5,5 auf einer Skala bis zehn - so viele Punkte geben die Belgier im Schnitt ihren Regierungen für das Corona-Management. Berechnet haben das Wissenschaftler der KU Löwen und der UCLouvain. Als Grundlage haben sie dafür eine europaweite Umfrage genommen, die sogenannte "European Social Survey". Diese Umfrage gehört zu den international renommiertesten sozialwissenschaftlichen Vergleichsstudien und wird alle zwei Jahre durchgeführt.
Umgerechnet entsprechen 5,5 von zehn gerade mal der Note "ausreichend". Auf den ersten Blick sehe das in der Tat nicht nach einem tollen Score aus, räumt Bart Meuleman im Interview mit der VRT ein. Der Forscher unterrichtet Soziologie an der KU Löwen. Aber für eine Zufriedenheitsumfrage sei das eigentlich ein gutes Ergebnis.
Man müsse sich in die Zeit der Pandemie zurückversetzen und sich vor Augen halten, wie groß die Kritik an den damaligen Maßnahmen gewesen sei, zum Beispiel an den Lockdown-Regeln, der Schließung der Schulen und des Horeca-Sektors oder den Reiseverboten. Wenn die Bürger in diesem Zusammenhang also trotzdem noch die Note "ausreichend" vergäben, dann sei das doch ein deutliches Zeichen. Belgien schneidet übrigens auch im europäischen Vergleich nicht schlecht ab, es landet immerhin auf dem achten Platz von insgesamt 28.
Aus den Umfrageergebnissen lässt sich aber natürlich noch mehr ablesen: Am zufriedensten sind die Belgier demnach mit der Leistung des Gesundheitssystems gewesen. Wesentlich weniger überzeugend finden sie hingegen das Corona-Management in den Alten- und Pflegeheimen. Als Gründe dafür werden beispielsweise die hohe Zahl an Todesfällen in den Heimen genannt und der große Druck auf die dort arbeitenden Menschen.
Regionale Unterschiede
Das Bild ist aber auch nicht vollkommen homogen, führt die Studie aus. Es gebe regionale Unterschiede, so Meuleman, auch wenn man jetzt nicht über Unterschiede wie Tag und Nacht spreche. Im frankophonen Landesteil hätten die Befragten aber angegeben, stärker unter den wirtschaftlichen Folgen der Pandemie gelitten zu haben. Auch sei hier die Unzufriedenheit mit der Corona-Politik größer als in Flandern. Das passe aber zu anderen Indikatoren wie etwa dem niedrigeren Impfgrad und dem generell geringeren Vertrauen, das die Politik im Süden genieße.

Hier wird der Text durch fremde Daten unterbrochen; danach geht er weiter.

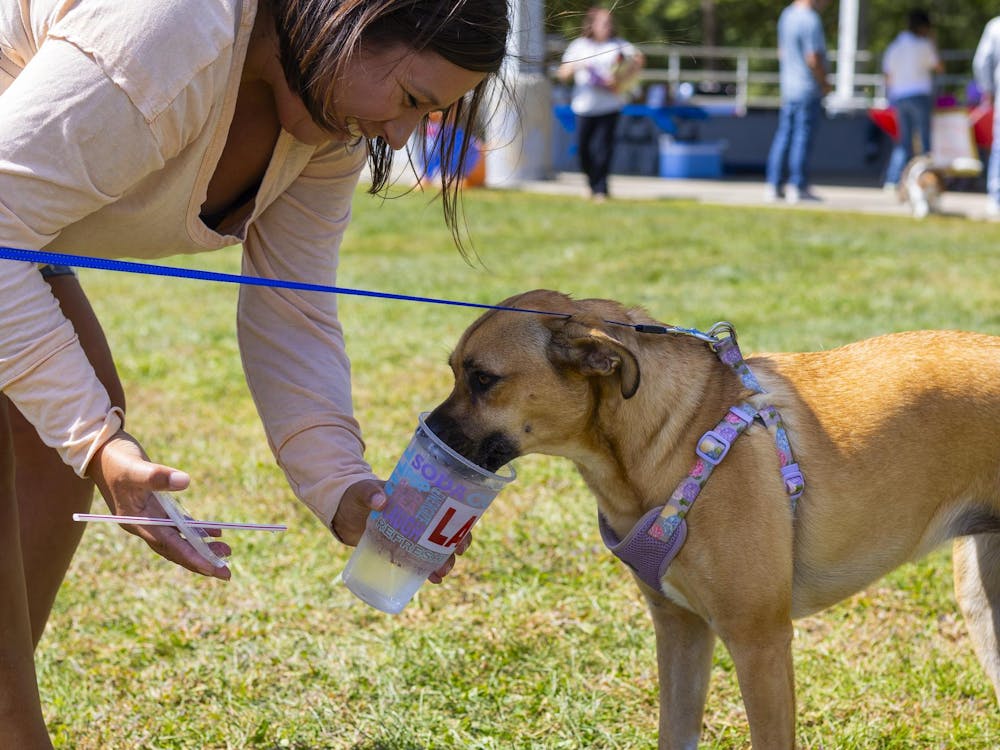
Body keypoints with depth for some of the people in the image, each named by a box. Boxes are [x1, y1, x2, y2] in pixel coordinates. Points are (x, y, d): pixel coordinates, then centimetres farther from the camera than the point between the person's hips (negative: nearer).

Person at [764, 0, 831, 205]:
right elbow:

Einer der wichtigen Befunde der Studie sei, dass wohl vor allem das allgemeine Ver- beziehungsweise Misstrauen in die Politik darüber bestimme, wie die Menschen die Corona-Politik beurteilten. Das Phänomen sei noch ausgeprägter bei Menschen, die auch der Wissenschaft gegenüber allgemein kritisch eingestellt seien. Spezifische Verdienste und Maßnahmen schienen hingegen nur eine untergeordnete Rolle zu spielen im Vergleich zu persönlichen Ansichten und Überzeugungen.
Alter spielte Rolle bei Beurteilung
Auch das Alter scheint eine Rolle bei der Beurteilung zu spielen. Befragte unter 30 Jahren seien doch deutlich unzufriedener als ältere Generationen. Dies sei möglicherweise darauf zurückzuführen, dass sie die Schutzmaßnahmen als stärkere und unangenehmere Eingriffe in ihren Lebensstil empfunden hätten.
Noch etwas findet der Experte bemerkenswert: Man sehe eigentlich wenig Polarisierung in den Umfrageergebnissen. Extreme Bewertungen seien selten, die meisten Menschen hätten tatsächlich fünf oder sechs Punkte gegeben, befänden sich mit ihrer Beurteilung also ziemlich in der Mitte. Selbst Menschen, die wirtschaftlich gelitten hätten, seien im Schnitt nicht strenger mit der Politik gewesen. Für ihn bedeute das, dass die Corona-Schutzmaßregeln zwar schmerzhaft gewesen seien, aber dass zumindest ein Großteil der Bevölkerung ihren Sinn verstanden habe und bereit gewesen sei, sie angesichts der Umstände mitzutragen.